OYO’s third IPO attempt, targeting November 2025, aims for a ₹8,430 crore (~$1B) raise at a $7-8B valuation (9-10x FY25 revenue). The DRHP, due by November, includes ₹7,000 crore fresh issue (for debt repayment, US/Europe growth) and ₹1,430 crore OFS. Listing is eyed for January 2026 on BSE/NSE, with a proposed 1:1 bonus issue (September 30, 2025 record date) boosting sentiment. Unlisted shares surged 25% to ₹70-75, reflecting hype.

Strengths:

  • Profitability: FY25 PAT $75M; Q1 FY26 +47% revenue growth.
  • US Scale: Motel 6 adds $76M EBITDA; 24% revenue share.
  • Growth: 20-25% CAGR projected; premium segments to 44% revenue by FY26.
  • Market: India hospitality demand +18% YoY.

Risks:

  • Past Delays: 2021/2023 withdrawals due to COVID and SoftBank pushback.
  • Valuation: $7-8B may face cuts if Q2 FY26 underperforms.
  • External: Market volatility; competition from Airbnb, IHCL. X posts flag “accounting twists” and quality issues.

“OYO’s IPO is well-timed, but Q2 results and SEBI scrutiny are critical,” says Barclays’ Anil Kumar.

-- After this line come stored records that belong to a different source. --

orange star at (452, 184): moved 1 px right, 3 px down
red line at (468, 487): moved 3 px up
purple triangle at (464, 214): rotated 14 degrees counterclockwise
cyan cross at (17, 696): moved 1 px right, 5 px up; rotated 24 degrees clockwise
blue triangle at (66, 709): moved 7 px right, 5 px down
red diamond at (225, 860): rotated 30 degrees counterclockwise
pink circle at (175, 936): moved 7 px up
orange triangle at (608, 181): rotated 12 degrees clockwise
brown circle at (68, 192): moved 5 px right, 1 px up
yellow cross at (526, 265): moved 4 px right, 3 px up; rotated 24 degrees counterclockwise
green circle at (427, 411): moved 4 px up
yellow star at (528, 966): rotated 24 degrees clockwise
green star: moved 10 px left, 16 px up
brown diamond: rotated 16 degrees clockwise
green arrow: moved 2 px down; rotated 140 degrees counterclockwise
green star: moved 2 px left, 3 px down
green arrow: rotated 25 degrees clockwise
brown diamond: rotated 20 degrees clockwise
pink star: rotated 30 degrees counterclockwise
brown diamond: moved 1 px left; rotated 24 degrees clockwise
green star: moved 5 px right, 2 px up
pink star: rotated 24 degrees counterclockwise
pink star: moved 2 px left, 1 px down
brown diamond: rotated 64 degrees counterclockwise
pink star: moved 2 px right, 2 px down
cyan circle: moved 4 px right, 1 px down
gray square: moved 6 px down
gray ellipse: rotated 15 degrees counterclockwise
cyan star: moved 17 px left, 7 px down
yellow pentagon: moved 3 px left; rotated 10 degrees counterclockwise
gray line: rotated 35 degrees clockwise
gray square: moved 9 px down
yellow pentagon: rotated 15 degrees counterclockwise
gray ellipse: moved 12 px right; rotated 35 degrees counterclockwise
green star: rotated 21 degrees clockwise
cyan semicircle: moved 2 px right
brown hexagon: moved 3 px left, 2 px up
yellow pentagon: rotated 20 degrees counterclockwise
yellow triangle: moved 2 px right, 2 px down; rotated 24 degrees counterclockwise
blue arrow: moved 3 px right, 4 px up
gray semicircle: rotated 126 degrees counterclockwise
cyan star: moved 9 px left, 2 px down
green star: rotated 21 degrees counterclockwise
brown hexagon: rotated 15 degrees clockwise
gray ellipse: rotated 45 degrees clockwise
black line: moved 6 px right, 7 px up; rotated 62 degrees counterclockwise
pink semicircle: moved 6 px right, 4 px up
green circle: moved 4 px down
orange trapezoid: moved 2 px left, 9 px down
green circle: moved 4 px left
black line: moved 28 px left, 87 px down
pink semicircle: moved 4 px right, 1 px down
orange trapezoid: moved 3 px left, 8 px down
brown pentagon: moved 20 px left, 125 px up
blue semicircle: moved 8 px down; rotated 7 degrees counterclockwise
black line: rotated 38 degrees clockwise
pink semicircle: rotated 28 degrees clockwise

Two-Year Projections: Scaling New Heights

OYO projects robust growth through FY27, with US and premium segments leading:

  • FY26: $1.1B revenue (+47%), $300M EBITDA (20-22% margin), $132M PAT (+76%). 25,000+ hotels; 78-82% occupancy; $45-50 RevPAR (India).
  • FY27: $1.3-1.4B revenue (20-25% CAGR), $360-420M EBITDA (22-25% margin), $180-216M PAT. 28,000+ hotels; 80-85% occupancy.
  • Growth Drivers: US (+300 hotels, 15-20% CAGR), premium (44% revenue), India tier-2/3 cities, AI pricing.
  • Profitability Focus: Company-serviced hotels (18-22% margins), US ops (25%+), zero debt by FY26 (₹125 crore interest savings).

Reflection

OYO’s ascent from a Gurgaon startup to a global hospitality titan is a saga of ambition, adversity, and reinvention. Its asset-light, tech-driven model—standardizing budget hotels with OYO OS and branding—has reshaped affordable travel, delivering 20-30% revenue uplifts for owners. The $525M Motel 6 acquisition and FY25 profitability ($75M PAT) underscore its pivot to scale and sustainability, with the US now a $180M powerhouse. Yet, OYO’s journey isn’t flawless: past IPO failures, quality gripes on X, and a $660M debt load demand vigilance. The November 2025 IPO, targeting $7-8B, could unlock $1B for growth, but market volatility and governance scrutiny loom. Compared to RedDoorz, ZenRooms, and FabHotels, OYO’s global reach and tech edge are unmatched, though regional peers highlight niche potential. “OYO’s profitability and US bet make it a unicorn to watch,” says HSBC’s Rajiv Sharma, but “execution is everything.” As India’s hospitality booms (+18% demand), OYO’s premium push and direct bookings position it for 20% CAGR. If it navigates IPO hurdles and maintains quality, OYO could redefine budget travel globally, blending Indian ingenuity with American scale. The next two years will test whether Agarwal’s vision can deliver a blockbuster listing and cement OYO’s legacy as a hospitality disruptor.

References

  • OYO FY25 Annual Report; Q1 FY26 Earnings Call.
  • Tracxn Cap Table (Jan 2025); Altius Investech.
  • Skift Global Forum 2025; EY India, HSBC, Barclays Reports.
  • X posts (@anandadhikari, hospitality threads).
  • RedDoorz, ZenRooms, FabHotels financials (2024-25).